— What to do —
A faithful copy is needed of the lines below from the one with "Оплата товара" up to and including the one with "Meist harmloser Nerd"; set it down with no pictures and no other lines.

— Data provided —

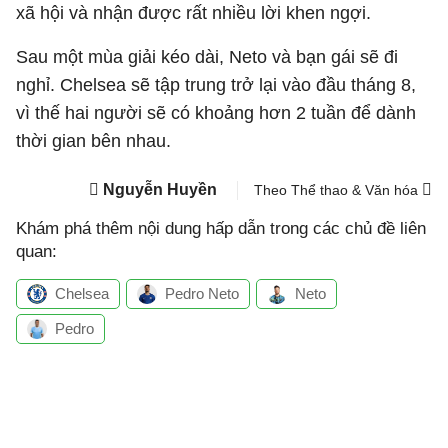
xã hội và nhận được rất nhiều lời khen ngợi.
Sau một mùa giải kéo dài, Neto và bạn gái sẽ đi
nghỉ. Chelsea sẽ tập trung trở lại vào đầu tháng 8,
vì thế hai người sẽ có khoảng hơn 2 tuần để dành
thời gian bên nhau.
Nguyễn Huyền
Theo Thể thao & Văn hóa
Khám phá thêm nội dung hấp dẫn trong các chủ đề liên
quan:
Chelsea
Pedro Neto
Neto
Pedro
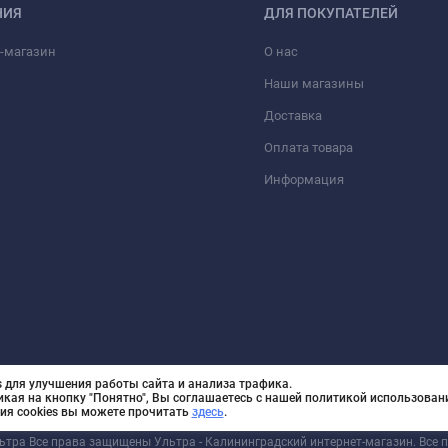
НИЯ
ДЛЯ ПОКУПАТЕЛЕЙ
-магазин
О нас
Наши магазины
Доставка
Оплата товара
Информация
 для улучшения работы сайта и анализа трафика.
икая на кнопку "Понятно", Вы соглашаетесь с нашей политикой использовани
ия cookies вы можете прочитать
здесь
.
льтра Все права защищены Ультра - Калининградский интернет-магазин. Все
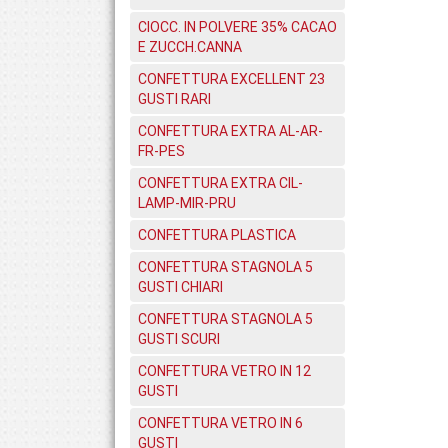
CIOCC. IN POLVERE 35% CACAO
E ZUCCH.CANNA
CONFETTURA EXCELLENT 23
GUSTI RARI
CONFETTURA EXTRA AL-AR-
FR-PES
CONFETTURA EXTRA CIL-
LAMP-MIR-PRU
CONFETTURA PLASTICA
CONFETTURA STAGNOLA 5
GUSTI CHIARI
CONFETTURA STAGNOLA 5
GUSTI SCURI
CONFETTURA VETRO IN 12
GUSTI
CONFETTURA VETRO IN 6
GUSTI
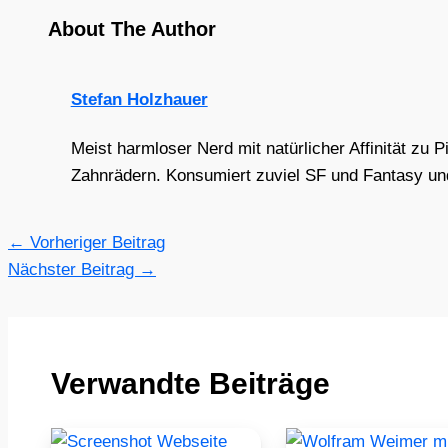
About The Author
Stefan Holzhauer
Meist harmloser Nerd mit natürlicher Affinität zu 
Zahnrädern. Konsumiert zuviel SF und Fantasy und 
←
Vorheriger Beitrag
Nächster Beitrag
→
Verwandte Beiträge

— Answer space —
Оплата товара
Информация
 для улучшения работы сайта и анализа трафика.
икая на кнопку "Понятно", Вы соглашаетесь с нашей политикой использовани
ия cookies вы можете прочитать
здесь
.
льтра Все права защищены Ультра - Калининградский интернет-магазин. Все
CIOCC. IN POLVERE 35% CACAO
E ZUCCH.CANNA
CONFETTURA EXCELLENT 23
GUSTI RARI
CONFETTURA EXTRA AL-AR-
FR-PES
CONFETTURA EXTRA CIL-
LAMP-MIR-PRU
CONFETTURA PLASTICA
CONFETTURA STAGNOLA 5
GUSTI CHIARI
CONFETTURA STAGNOLA 5
GUSTI SCURI
CONFETTURA VETRO IN 12
GUSTI
CONFETTURA VETRO IN 6
GUSTI
About The Author
Stefan Holzhauer
Meist harmloser Nerd mit natürlicher Affinität zu 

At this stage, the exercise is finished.